Structure and computability of preimages in the Game of Life
Ville Salo, Ilkka Törmä
TL;DR
The paper demonstrates that a single backward step in Conway's Game of Life can encode arbitrary circuit satisfiability by constructing rectangular gadgets (wires, inversions, crosses, and universal gates) whose preimages correspond to satisfying assignments. It introduces a rigorous framework linking two-dimensional CA preimage problems to circuit and tiling problems, and proves strong results: NP- and coNP-type hardness, undecidability results for periodic-preimage questions, and a concrete $6210 \times 37800$ periodic configuration with preimages but no periodic preimage, all built via SAT-based gadget searches. A concrete Jeandel–Rao tile-set realization is provided, together with a formal notion of universality (weak, semiweak, strong) and a demonstration that Life is semiweakly universal as a block map.
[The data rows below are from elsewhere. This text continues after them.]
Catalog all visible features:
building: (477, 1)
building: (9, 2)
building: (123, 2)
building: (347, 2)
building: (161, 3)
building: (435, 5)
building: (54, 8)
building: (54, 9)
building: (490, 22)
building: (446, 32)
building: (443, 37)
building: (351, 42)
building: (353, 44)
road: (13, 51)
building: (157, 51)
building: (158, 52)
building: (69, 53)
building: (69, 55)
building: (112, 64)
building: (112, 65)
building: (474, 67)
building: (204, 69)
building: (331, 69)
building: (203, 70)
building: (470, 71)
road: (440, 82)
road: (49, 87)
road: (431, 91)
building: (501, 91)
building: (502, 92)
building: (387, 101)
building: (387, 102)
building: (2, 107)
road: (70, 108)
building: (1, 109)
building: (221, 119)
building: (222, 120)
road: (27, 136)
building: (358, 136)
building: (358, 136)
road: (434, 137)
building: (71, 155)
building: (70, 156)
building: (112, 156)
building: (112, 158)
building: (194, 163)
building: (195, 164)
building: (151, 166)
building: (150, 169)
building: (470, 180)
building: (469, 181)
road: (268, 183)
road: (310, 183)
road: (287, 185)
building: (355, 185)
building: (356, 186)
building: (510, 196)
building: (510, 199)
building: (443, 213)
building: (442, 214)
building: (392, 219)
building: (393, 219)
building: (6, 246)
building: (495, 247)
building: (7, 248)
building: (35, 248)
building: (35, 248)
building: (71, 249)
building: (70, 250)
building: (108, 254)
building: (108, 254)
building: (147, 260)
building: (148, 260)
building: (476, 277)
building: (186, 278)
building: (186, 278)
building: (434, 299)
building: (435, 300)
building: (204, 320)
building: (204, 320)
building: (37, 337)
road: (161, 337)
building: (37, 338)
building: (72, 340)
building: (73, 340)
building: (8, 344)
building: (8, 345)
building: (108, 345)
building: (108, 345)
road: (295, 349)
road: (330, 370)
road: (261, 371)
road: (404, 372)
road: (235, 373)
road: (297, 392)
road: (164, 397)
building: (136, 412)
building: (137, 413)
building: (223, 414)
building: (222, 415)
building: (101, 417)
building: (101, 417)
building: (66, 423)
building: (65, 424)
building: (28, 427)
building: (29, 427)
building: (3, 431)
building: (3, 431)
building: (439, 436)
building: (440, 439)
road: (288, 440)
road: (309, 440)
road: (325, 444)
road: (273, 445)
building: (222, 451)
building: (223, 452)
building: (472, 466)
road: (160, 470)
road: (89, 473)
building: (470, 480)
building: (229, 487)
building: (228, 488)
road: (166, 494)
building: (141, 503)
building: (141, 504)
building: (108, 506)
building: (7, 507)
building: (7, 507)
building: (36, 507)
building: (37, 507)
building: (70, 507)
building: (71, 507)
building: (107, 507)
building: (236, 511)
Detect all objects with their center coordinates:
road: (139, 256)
The work also delivers a practical verification pipeline (hill-climber and genetic algorithms) for gadget construction, and discusses broader implications for reversibility, intrinsic universality, and the potential extension to higher powers or other two-dimensional CA.
Abstract
Conway's Game of Life is a two-dimensional cellular automaton. As a dynamical system, it is well-known to be computationally universal, i.e.\ capable of simulating an arbitrary Turing machine. We show that in a sense taking a single backwards step of the Game of Life is a computationally universal process, by constructing patterns whose preimage computation encodes an arbitrary circuit-satisfaction problem, or, equivalently, any tiling problem. As a corollary, we obtain for example that the set of orphans is coNP-complete, exhibit a $6210 \times 37800$-periodic configuration whose preimage is nonempty but contains no periodic configurations, and prove that the existence of a preimage for a periodic point is undecidable. Our constructions were obtained by a combination of computer searches and manual design.